Ikanobori Weblog

Minification is a subject which comes from my heart. In this article I will talk about reducing the amount of requests to let your sites load faster.

As I wrote in my previous article minification can lead to a 90% decline in the time it takes to load a page on a clients computer. One of the main points to get this speed-up from is by cutting in the amount of requests a client needs to execute to load the total page. Ideally we should get this down to under 10 requests, however, that might not always be possible.

We are going to use one request for the user requesting the web site. The other requests are triggered by things such as (but not limited to) stylesheets, javascript files and images. We obviously can’t work our magic without having stylesheets and javascripts so I am not advocating we all go back to a fully plaintext internet.

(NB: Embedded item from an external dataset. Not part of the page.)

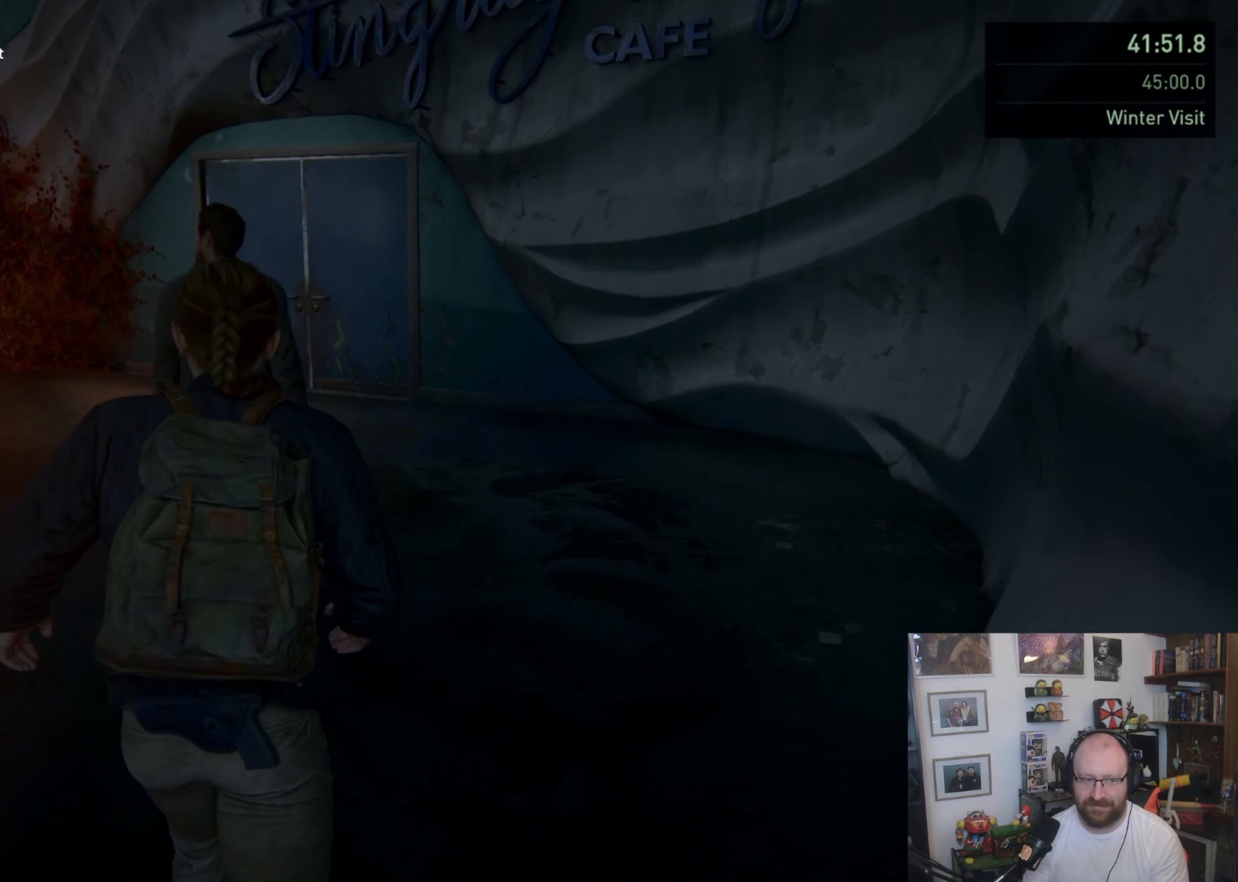
{"buttons": ["L1"], "left_stick": "up", "right_stick": "center", "button_events": []}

Why does the amount of requests matter? Because, funny as it may sound, browsers usually only handle between 2 to 10 simultaneous requests. More requests means the browser waits for the first of them to finish and then starts executing the others.

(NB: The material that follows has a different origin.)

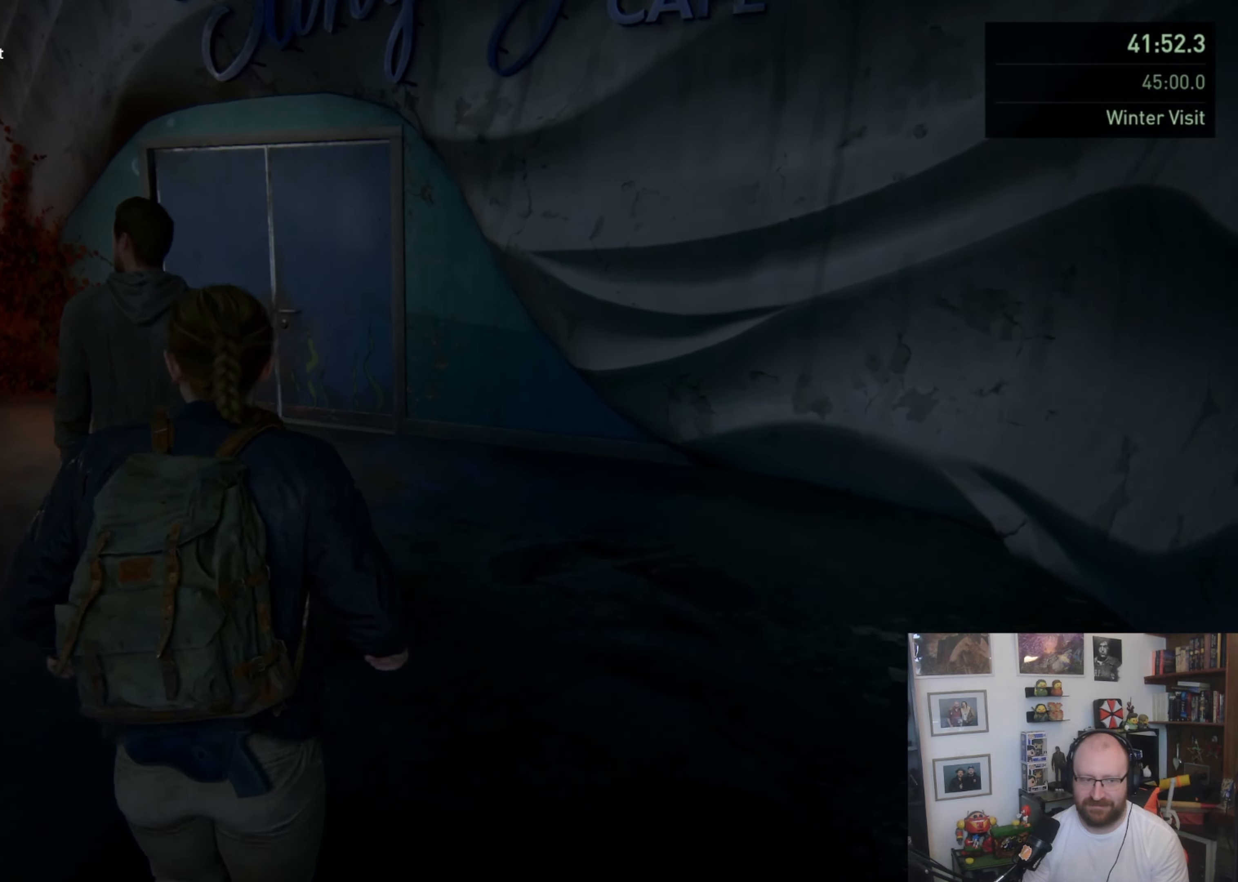
{"buttons": ["L1"], "left_stick": "up-left", "right_stick": "center", "button_events": []}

You can reduce the amount of requests by using the following simple tips.

  • One stylesheet.
  • One javascript file.
  • Using CSS sprites for images.

One stylesheet. Yes, just one. Mash everything together into one stylesheet. GZIP it. Set a far-future expiry header on it so the browser never has to do that request again. I’ll write about far-future expiry headers in another upcoming post so for now you have to bear with me.

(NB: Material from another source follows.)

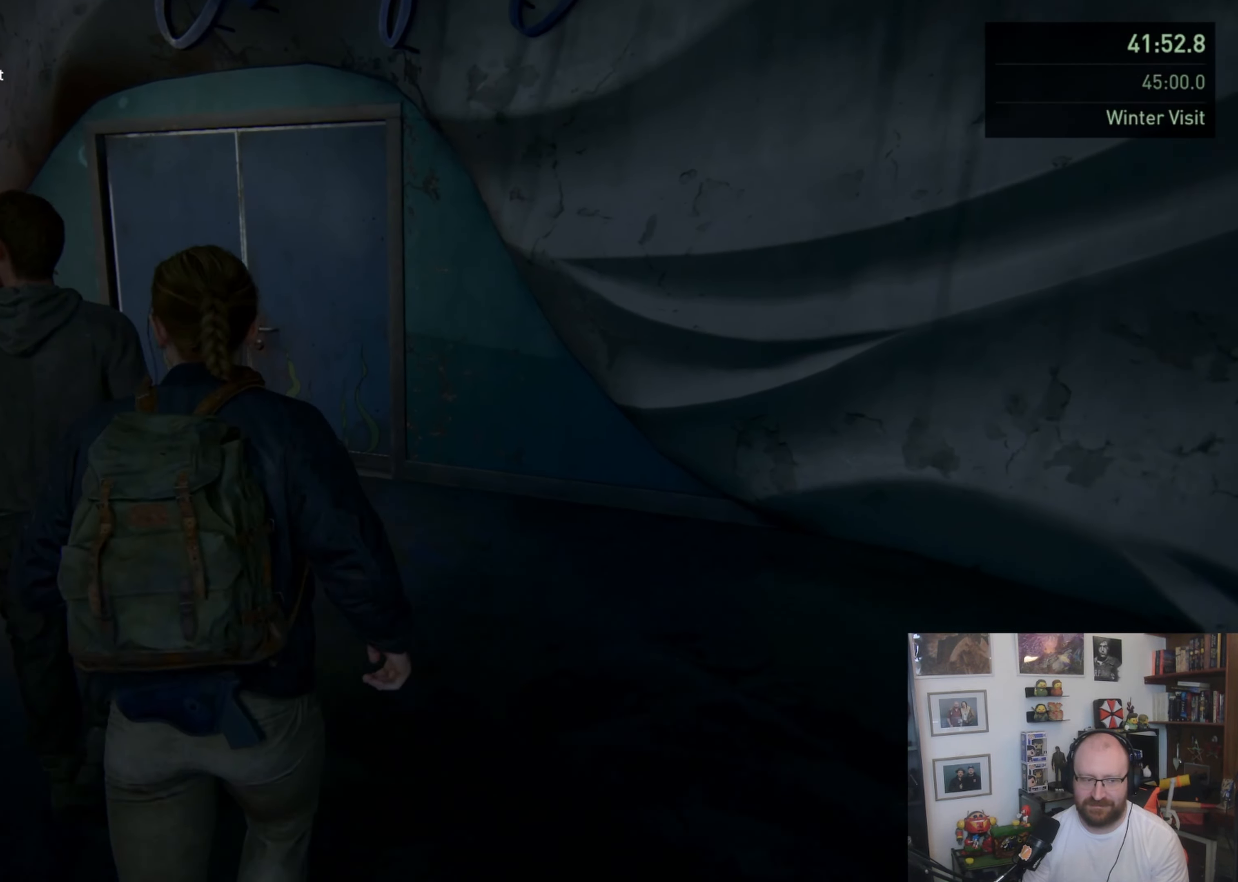
{"buttons": ["L1"], "left_stick": "up", "right_stick": "center", "button_events": []}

One javascript file. Javascript libraries tend to get quite big. They also tend to have multiple components which are all in their own javascript files, mash them together and put them in one file. Put the correct headers and GZIP’ing on it to get even better delivery.

Using CSS sprites for images. This is the big one. If you are using rounded corners (like many of us do), and you can not afford to write your CSS only for the browser which implement CSS3, then chances are you are using multiple images for your background.

If you are using the latest techniques you will at least need two images for a single rounded corner box. You also need an image for your logo, maybe some buttons, some shadows. If you sum up all those images which are in your stylesheet you can easily get to a pretty big number.

Using a simple technique called CSS sprites you can reduce this number to 1. That’s right 1. Now that will have an impact on the amount of requests.

3 COMMENTS
skeptic
December 14, 2008

I’m skeptic about the first one.
Basicly, you’re saying that it’s okay to force everything inside one file, separated with @media’s, then throw it at the client saying “here’s everything we have for everybody, despite the tv media is the only one that you actually needed”.

Brandon
December 14, 2008

Wouldn’t it be better to keep you css and js in separate files? The browser can download 2 to 10 simultaneous requests, so instead of one huge js file, the browse can download separate js files simultaneously. If you goal was simply reducing http requests, I could see how putting things into one file would work… but it may making the loading time slower than if in separate files.

December 14, 2008

@Brandon. Ideally you would want to combine all your javascript in one file and put some good caching headers/gzip and some minimalization on that. Maybe you should let your jquery be fetched from google’s servers and so forth.

Standard rule is try to keep all javascript as little, small and few as possible. Multiple requests take multiple dns requests takes multiple cache lookups etc.